Forgot to mention, I put up a PR with my fixes to those metadata issues here.

LucyGwilliamAdmin commented 5 years ago

Ok great thanks, I've merged that PR and I'm no longer getting the validation errors. Still not sure what's causing this error though: image

LucyGwilliamAdmin commented 5 years ago

What does this function do? image

brockfanning commented 5 years ago

That open-sdg code needs some commenting for sure - but my guess is that it converts the JSON produced by sdg-build into a format more directly usable by open-sdg.

LucyGwilliamAdmin commented 5 years ago

Should it work in exactly the same way for CSV and SDMX files?

brockfanning commented 5 years ago

To be clear, that code is from open-sdg, and open-sdg is only seeing the output of sdg-build. The output of sdg-build is always the same, regardless of whether the input with CSV or SDMX. So yes, as long as sdg-build is doing its job, that open-sdg code should not notice any difference between CSV or SDMX data sources.

brockfanning commented 5 years ago

I think the next thing to look at is why sdg-build is not generating data: https://sdg.mango-solutions.com/data/sdmx/comb/1-1-1.json

This may be where the actual bug lies. I'll try to look at it when able, but I think that's the next hurdle.

LucyGwilliamAdmin commented 5 years ago

Would it be something to do with the metadata file as until I added the metadata files to the input, the data was showing?
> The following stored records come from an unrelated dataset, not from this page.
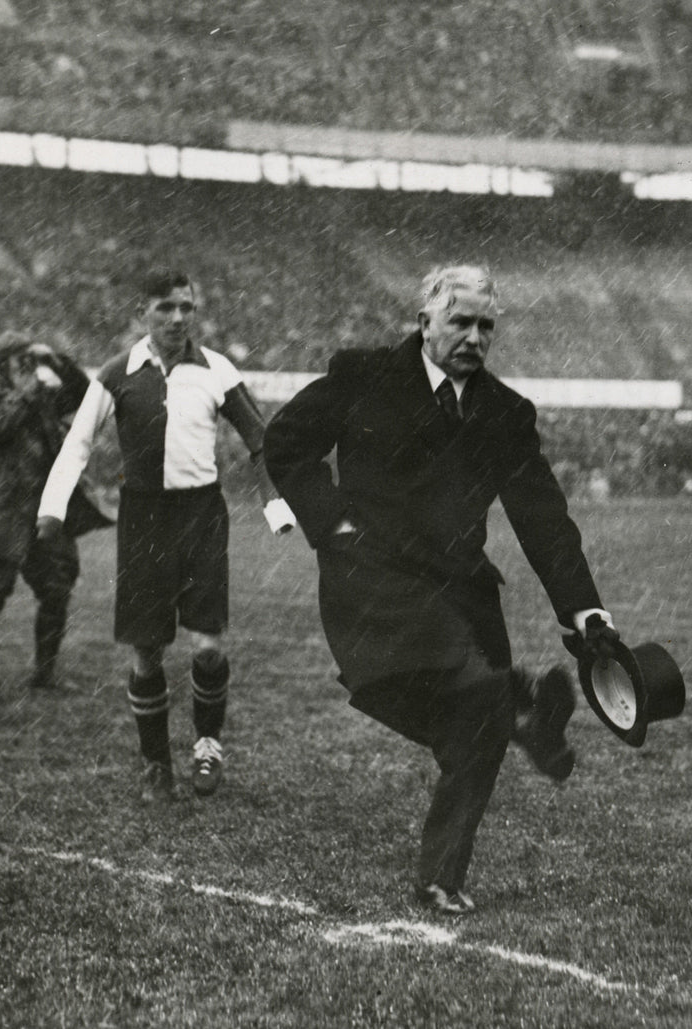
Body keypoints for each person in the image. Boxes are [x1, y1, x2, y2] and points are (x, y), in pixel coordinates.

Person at [263, 265, 618, 915]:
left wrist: (584, 609)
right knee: (462, 685)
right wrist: (330, 521)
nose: (474, 336)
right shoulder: (363, 375)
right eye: (460, 321)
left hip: (460, 586)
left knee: (473, 734)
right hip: (371, 575)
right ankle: (517, 703)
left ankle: (440, 877)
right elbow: (284, 442)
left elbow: (541, 514)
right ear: (423, 320)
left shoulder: (506, 413)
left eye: (486, 325)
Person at [36, 269, 291, 803]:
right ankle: (156, 766)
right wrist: (51, 511)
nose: (177, 318)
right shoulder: (117, 372)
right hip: (143, 520)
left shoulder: (215, 369)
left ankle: (207, 746)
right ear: (143, 312)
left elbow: (260, 440)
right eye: (165, 309)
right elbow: (77, 445)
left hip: (201, 515)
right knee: (147, 652)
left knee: (207, 647)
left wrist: (275, 504)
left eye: (186, 308)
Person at [0, 331, 112, 696]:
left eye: (30, 360)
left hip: (44, 512)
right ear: (2, 367)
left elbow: (86, 394)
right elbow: (1, 427)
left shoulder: (43, 398)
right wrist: (27, 391)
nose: (28, 368)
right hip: (2, 513)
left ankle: (44, 674)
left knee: (56, 589)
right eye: (20, 361)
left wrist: (55, 361)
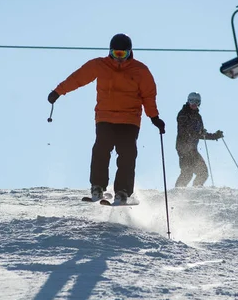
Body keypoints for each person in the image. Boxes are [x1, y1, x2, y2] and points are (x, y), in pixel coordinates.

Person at [47, 33, 165, 204]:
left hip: (129, 120)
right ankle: (98, 186)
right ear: (110, 52)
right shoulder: (99, 65)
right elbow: (77, 78)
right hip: (105, 117)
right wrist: (58, 91)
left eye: (122, 54)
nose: (119, 59)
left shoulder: (141, 71)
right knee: (101, 150)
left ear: (129, 53)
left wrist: (154, 118)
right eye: (115, 54)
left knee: (127, 154)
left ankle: (123, 191)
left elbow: (148, 96)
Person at [174, 92, 223, 187]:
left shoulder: (198, 117)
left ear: (199, 103)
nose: (193, 103)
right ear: (188, 101)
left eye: (196, 101)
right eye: (191, 100)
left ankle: (196, 190)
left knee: (203, 173)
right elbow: (185, 131)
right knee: (187, 173)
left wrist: (215, 136)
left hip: (193, 149)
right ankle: (177, 192)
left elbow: (200, 134)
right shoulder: (183, 114)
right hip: (183, 148)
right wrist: (199, 133)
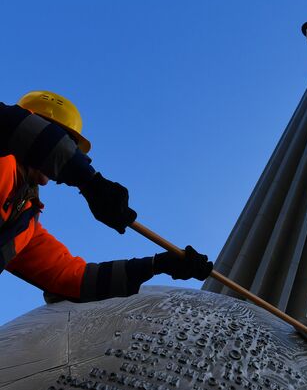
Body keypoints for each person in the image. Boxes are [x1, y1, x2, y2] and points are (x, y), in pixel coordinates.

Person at [0, 90, 213, 303]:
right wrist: (89, 181)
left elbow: (72, 277)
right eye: (68, 144)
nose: (70, 152)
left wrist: (157, 265)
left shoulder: (23, 227)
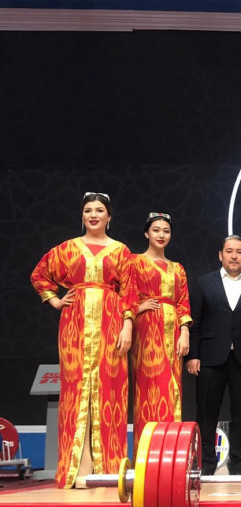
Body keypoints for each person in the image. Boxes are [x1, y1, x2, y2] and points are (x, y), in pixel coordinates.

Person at [31, 192, 135, 488]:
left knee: (109, 389)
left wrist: (127, 325)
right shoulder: (67, 248)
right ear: (82, 216)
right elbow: (39, 274)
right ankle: (78, 464)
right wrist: (54, 299)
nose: (93, 215)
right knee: (76, 388)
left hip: (110, 323)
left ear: (109, 217)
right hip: (75, 325)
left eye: (99, 210)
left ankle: (108, 466)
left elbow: (129, 290)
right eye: (88, 210)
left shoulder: (120, 250)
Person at [185, 236, 241, 475]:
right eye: (229, 251)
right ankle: (205, 463)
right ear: (220, 255)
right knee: (206, 413)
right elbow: (195, 322)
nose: (234, 256)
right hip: (210, 358)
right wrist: (192, 355)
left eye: (239, 252)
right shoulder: (203, 283)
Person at [130, 212, 192, 457]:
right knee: (148, 388)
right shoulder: (134, 262)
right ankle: (146, 453)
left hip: (173, 331)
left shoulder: (178, 268)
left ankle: (170, 453)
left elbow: (183, 302)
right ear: (147, 233)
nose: (161, 235)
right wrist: (138, 307)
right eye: (156, 230)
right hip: (146, 331)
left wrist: (184, 332)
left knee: (172, 386)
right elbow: (122, 294)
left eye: (166, 231)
LucyGwilliamAdmin commented 5 years ago

@brockfanning are there any updates on this?

brockfanning commented 5 years ago

@LucyGwilliamAdmin Actually I did fix a bug about a week ago. Can you give it a try with version 0.4.1 of sdg-build?

LucyGwilliamAdmin commented 5 years ago

Yeah, will do that now

LucyGwilliamAdmin commented 5 years ago

@brockfanning great, this worked!

LucyGwilliamAdmin commented 5 years ago

@brockfanning do you think there is a better format to have this, which will make it easier for countries to maintain?

brockfanning commented 5 years ago

@LucyGwilliamAdmin It would depend on the team involved. I've found that probably the simplest format would be CSV, since it can be edited with Excel. JSON can be confusing because of the extra syntax (braces, quotes, etc.). YAML might be better than JSON, but would need to be edited in a text editor (ie, could not be edited in Excel).

LucyGwilliamAdmin commented 5 years ago

Yes, I was thinking CSV - originally the mapping was in CSV format but when I tried to convert this to JSON in the script there was some issues with commas (see here)

brockfanning commented 5 years ago

@LucyGwilliamAdmin I'll go ahead close this, but please re-open or start a new issue if there was anything left to cover.